So I’m wondering…does there come an age in our lives where we become too old to truly enjoy reading??
Maybe I’m being a bit dramatic…maybe I’m still not fully adjusted to being old…(40 is hard for me…let’s just get the elephant in the room that is my age out of the way)…but honestly…I’m wondering lately if I’m going through a really long slump…or if reading just isn’t as enjoyable as one ages.
I think perhaps it comes down to what type of reader one is. Since childhood reading for me has always been an escape…but it’s been a lot more than that too. It’s been a means of exploring dreams and hopes, possibilities and futures. Love, school. career, travel, adventure, marriage and family etc. Reading for me not only provided entertainment and an escape from a sometimes not so pleasant reality…but it also provided a way for me to see what possibilities and opportunities awaited me “out there.” It fed my imagination and allowed me the chance to live and experience all manner of things and in doing so…perhaps discover a little bit more of who I was and what I wanted out of life.
I’ve realized lately though, that my reading experience is very different.

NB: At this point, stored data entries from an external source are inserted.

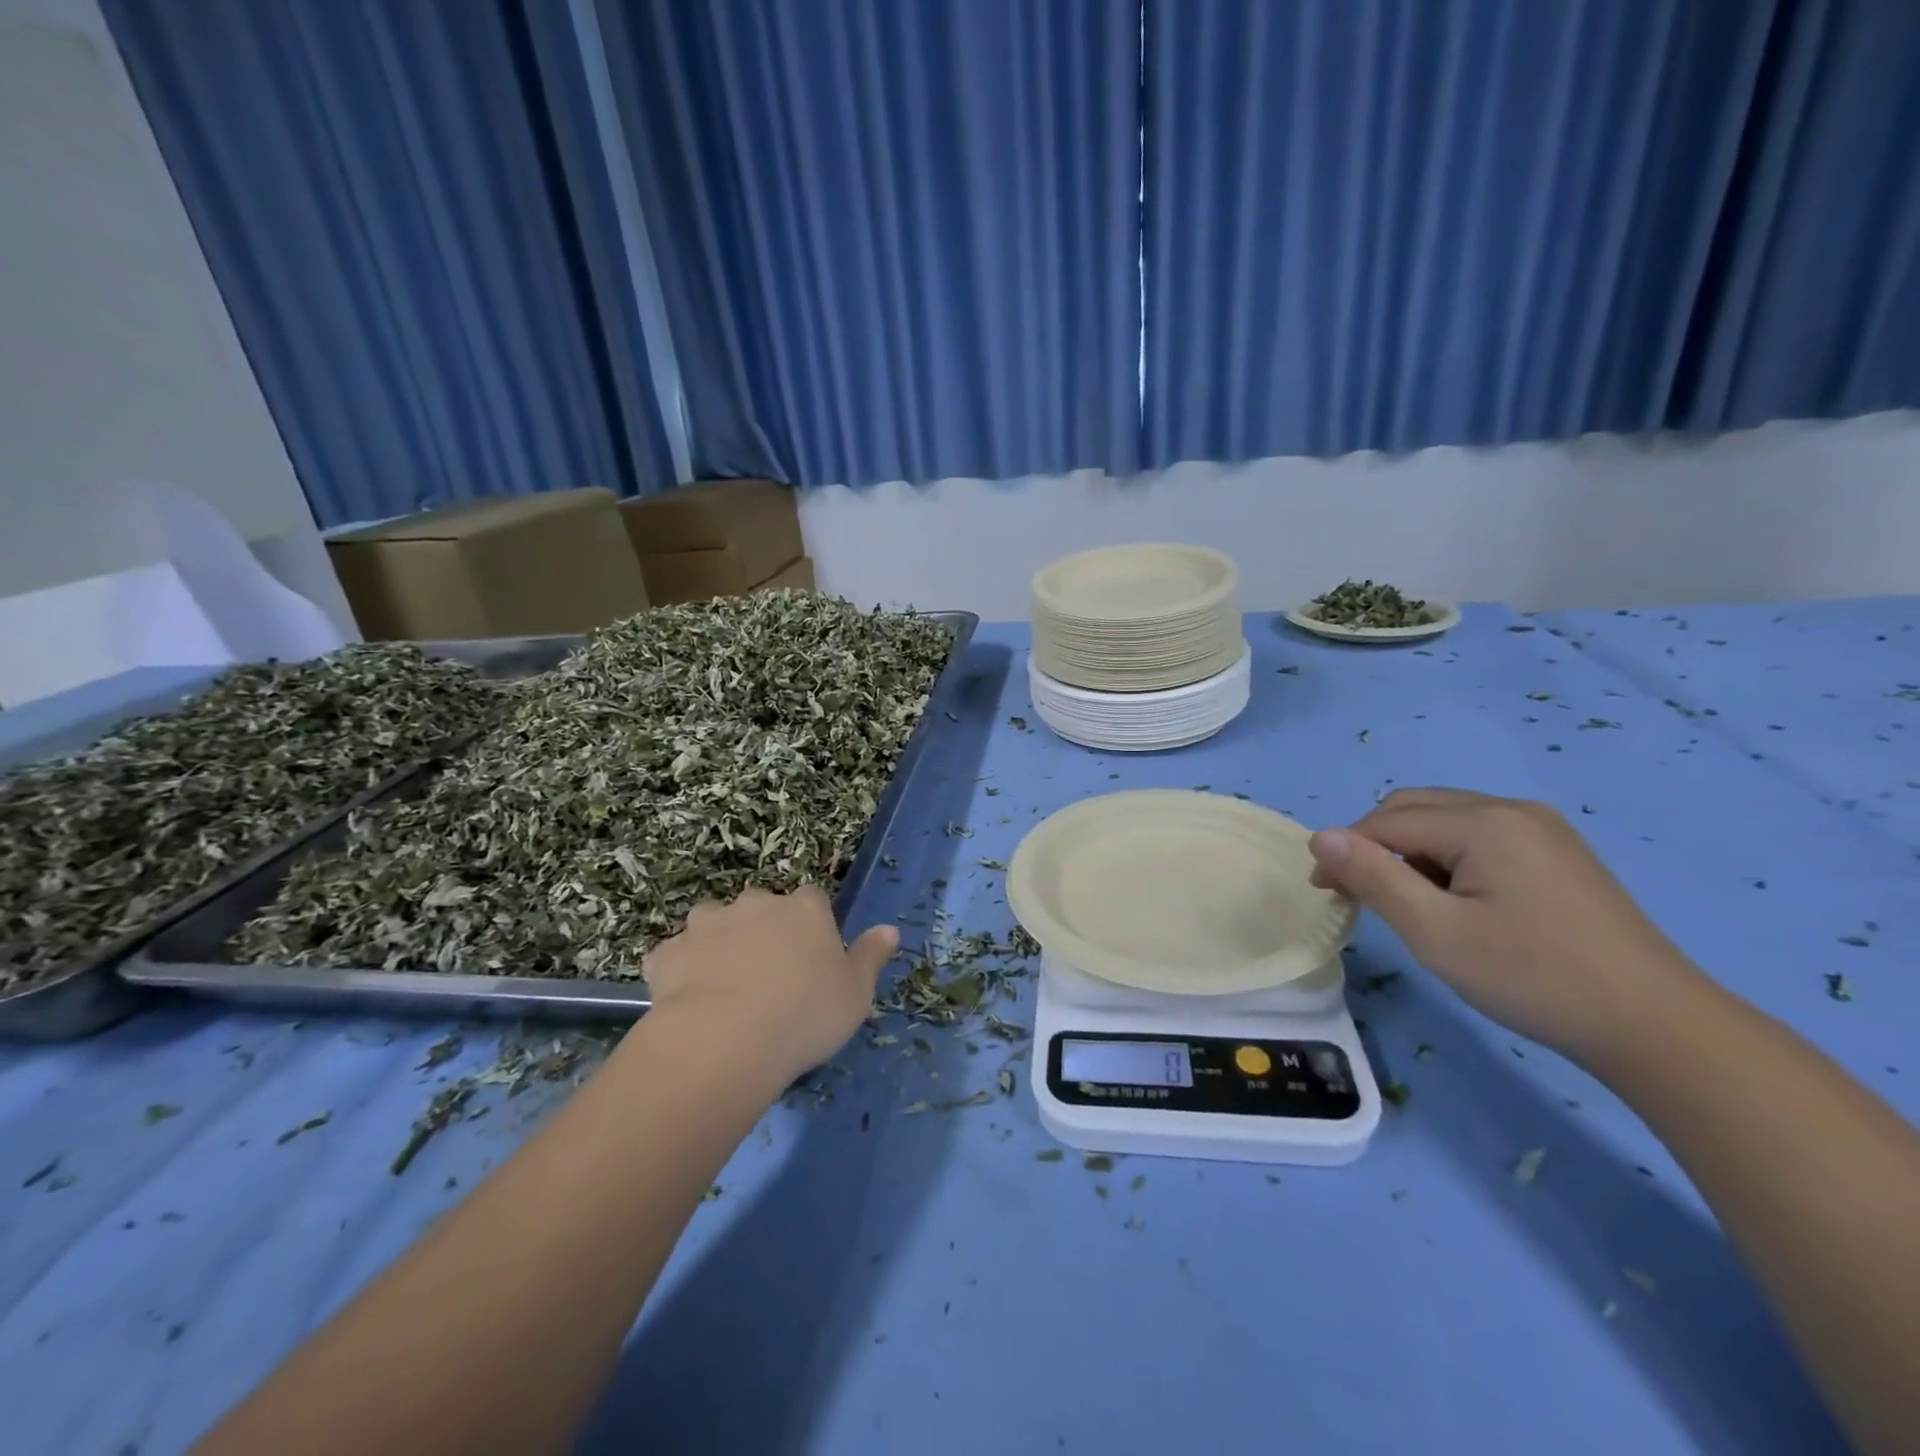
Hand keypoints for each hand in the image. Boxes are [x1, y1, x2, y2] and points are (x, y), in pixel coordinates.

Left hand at [638, 886, 898, 1085]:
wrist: (724, 1041)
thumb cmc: (805, 1015)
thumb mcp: (856, 994)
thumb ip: (870, 957)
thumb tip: (889, 929)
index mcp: (804, 908)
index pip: (813, 900)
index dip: (812, 926)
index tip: (812, 960)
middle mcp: (755, 903)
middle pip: (761, 908)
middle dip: (763, 932)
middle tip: (768, 978)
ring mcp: (706, 924)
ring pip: (714, 925)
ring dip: (718, 945)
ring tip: (724, 989)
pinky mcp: (667, 953)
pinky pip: (676, 957)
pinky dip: (681, 972)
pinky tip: (688, 1003)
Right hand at [1308, 788, 1698, 1060]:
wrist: (1657, 1027)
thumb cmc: (1533, 977)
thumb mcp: (1434, 932)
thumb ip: (1371, 877)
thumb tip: (1320, 837)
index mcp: (1483, 821)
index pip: (1386, 822)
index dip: (1345, 853)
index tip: (1326, 895)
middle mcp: (1512, 809)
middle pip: (1414, 809)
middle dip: (1376, 846)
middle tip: (1362, 897)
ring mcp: (1542, 829)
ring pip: (1446, 822)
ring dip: (1412, 853)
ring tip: (1414, 907)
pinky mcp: (1558, 853)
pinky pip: (1480, 837)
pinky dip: (1448, 860)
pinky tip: (1460, 903)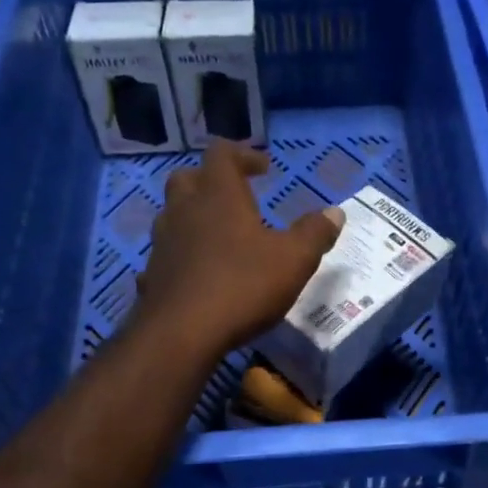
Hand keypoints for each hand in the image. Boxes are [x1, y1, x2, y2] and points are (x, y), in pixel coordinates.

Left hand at [134, 142, 343, 360]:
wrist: (182, 333)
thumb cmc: (243, 285)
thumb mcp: (294, 260)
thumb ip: (314, 233)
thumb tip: (335, 212)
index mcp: (219, 196)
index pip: (222, 154)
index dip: (243, 155)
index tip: (263, 168)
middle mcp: (184, 210)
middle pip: (188, 178)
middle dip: (211, 181)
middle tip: (235, 197)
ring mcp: (163, 243)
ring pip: (173, 215)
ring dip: (194, 218)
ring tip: (219, 237)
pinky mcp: (152, 274)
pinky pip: (166, 255)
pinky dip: (181, 256)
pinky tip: (196, 274)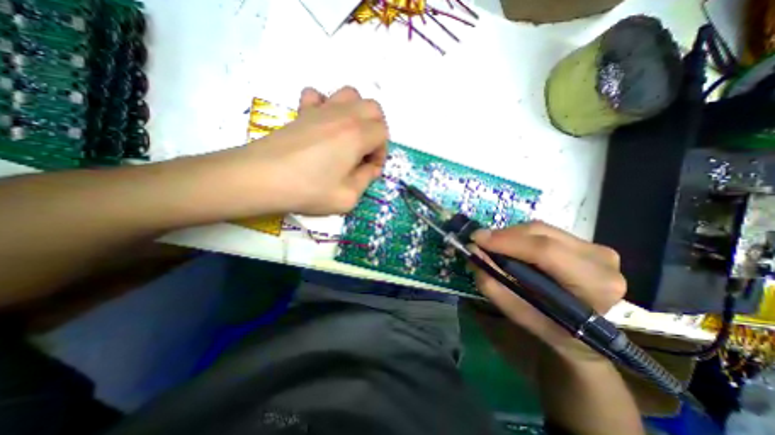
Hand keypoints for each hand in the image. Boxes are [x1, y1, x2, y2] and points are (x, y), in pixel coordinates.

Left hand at [229, 86, 386, 214]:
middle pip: (373, 109)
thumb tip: (369, 168)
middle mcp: (342, 115)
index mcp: (357, 135)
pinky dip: (326, 105)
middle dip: (376, 129)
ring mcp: (320, 110)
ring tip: (349, 136)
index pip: (383, 134)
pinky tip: (323, 124)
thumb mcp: (347, 197)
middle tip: (365, 151)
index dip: (381, 153)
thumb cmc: (308, 190)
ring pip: (350, 95)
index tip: (370, 169)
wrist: (260, 178)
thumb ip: (365, 180)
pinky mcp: (301, 112)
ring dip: (357, 114)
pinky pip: (318, 96)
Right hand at [469, 223, 625, 361]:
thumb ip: (493, 284)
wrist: (585, 335)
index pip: (545, 251)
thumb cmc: (551, 329)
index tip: (476, 239)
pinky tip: (511, 247)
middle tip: (480, 242)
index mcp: (593, 285)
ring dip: (510, 235)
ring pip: (540, 228)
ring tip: (493, 246)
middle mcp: (601, 260)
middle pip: (541, 233)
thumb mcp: (518, 313)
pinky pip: (544, 231)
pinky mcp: (585, 242)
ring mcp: (596, 248)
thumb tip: (473, 252)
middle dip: (504, 235)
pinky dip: (521, 236)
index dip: (507, 241)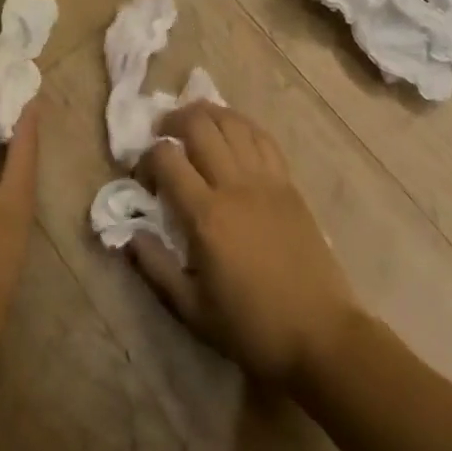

Most of the time, I now catch myself relating to characters or sympathizing with them…but I no longer find myself dreaming with them or inspired by them to dream on my own.
Have I reached the point in my life where I feel like my own future is set? My possibilities no longer limitless? My dreams reduced to just that…dreams…?
What do you guys think…does reading and the pleasure derived from reading change as one ages and goes through different life stages? Do we enjoy it less…or do we simply need to find a way to enjoy it differently? Or is it a matter of allowing ourselves to dream of endless possibilities regardless of age?